▶ Challenge
Repeat word for word the lines of the listing from the line containing "country: Greece" through the last line of the listing, both included.

— Start of Records supplied —

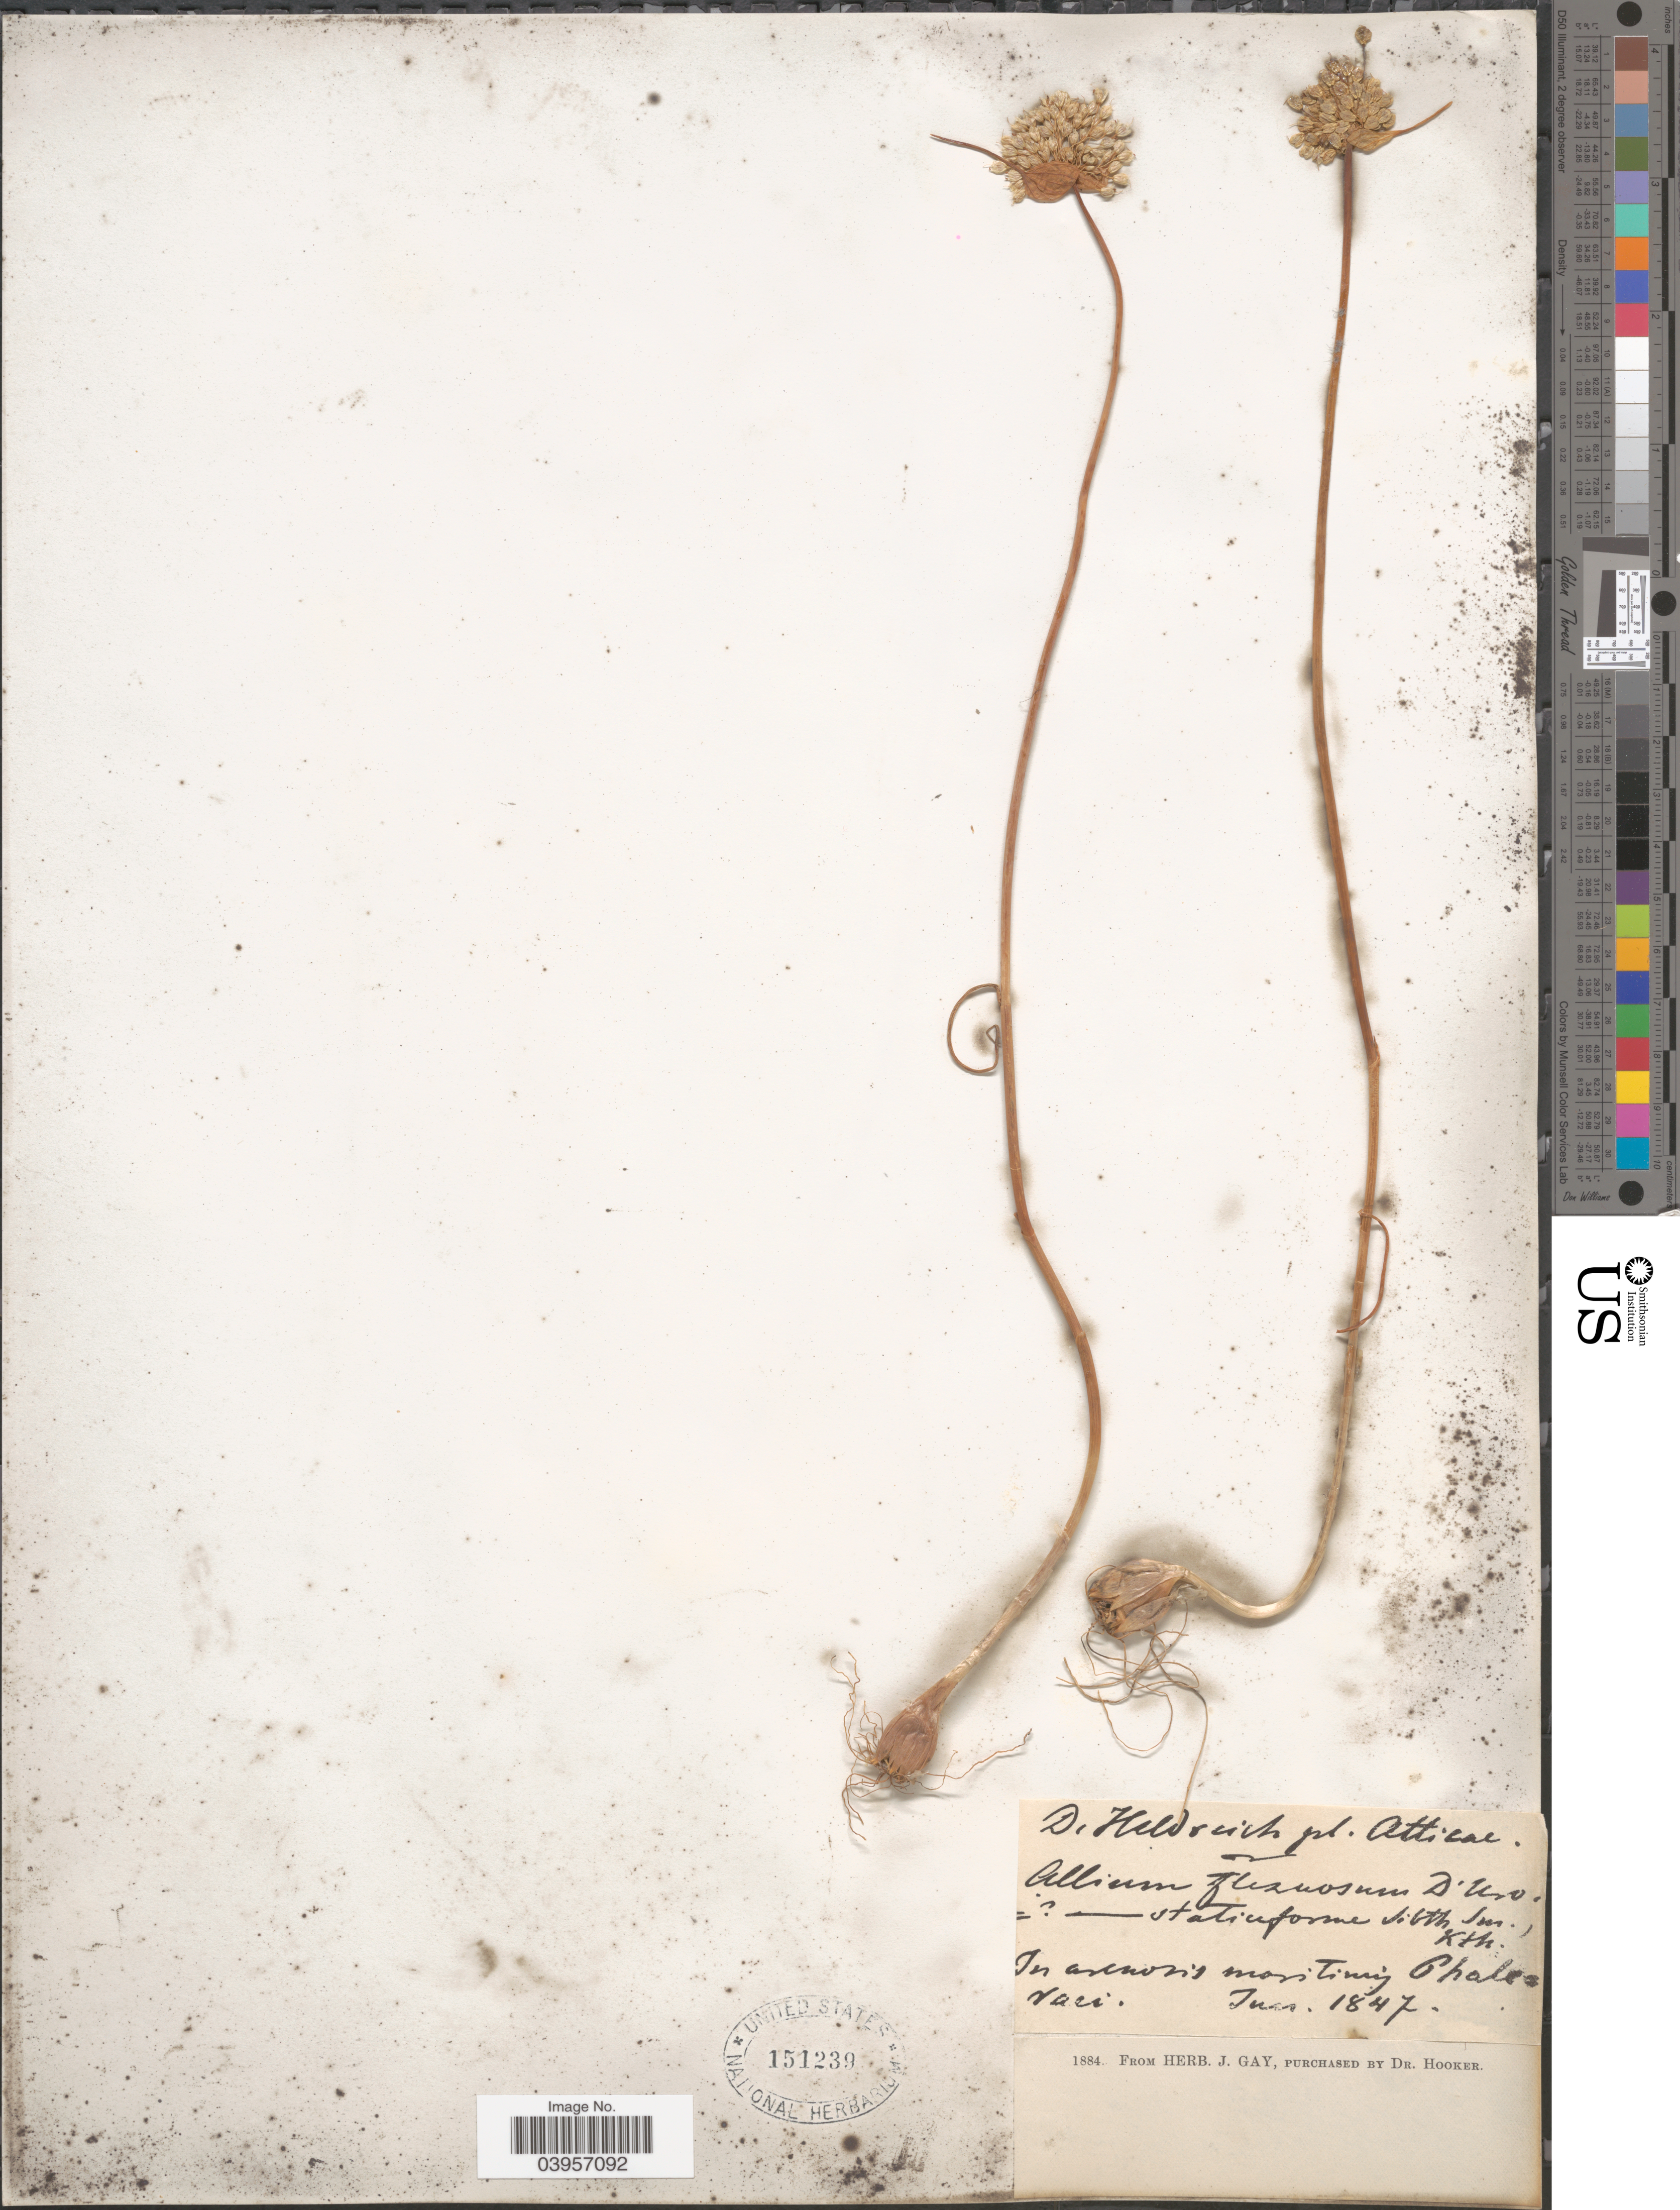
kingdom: Plantae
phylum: Tracheophyta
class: Liliopsida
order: Asparagales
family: Amaryllidaceae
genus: Allium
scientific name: Allium flexuosum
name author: d'Urv.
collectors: -. De Heldreich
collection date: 1847-06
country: Greece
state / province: Attica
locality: In arenosis maritimis Chalcis Vari.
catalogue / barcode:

— End of Records supplied —

▶ Task result
country: Greece
state / province: Attica
locality: In arenosis maritimis Chalcis Vari.
catalogue / barcode:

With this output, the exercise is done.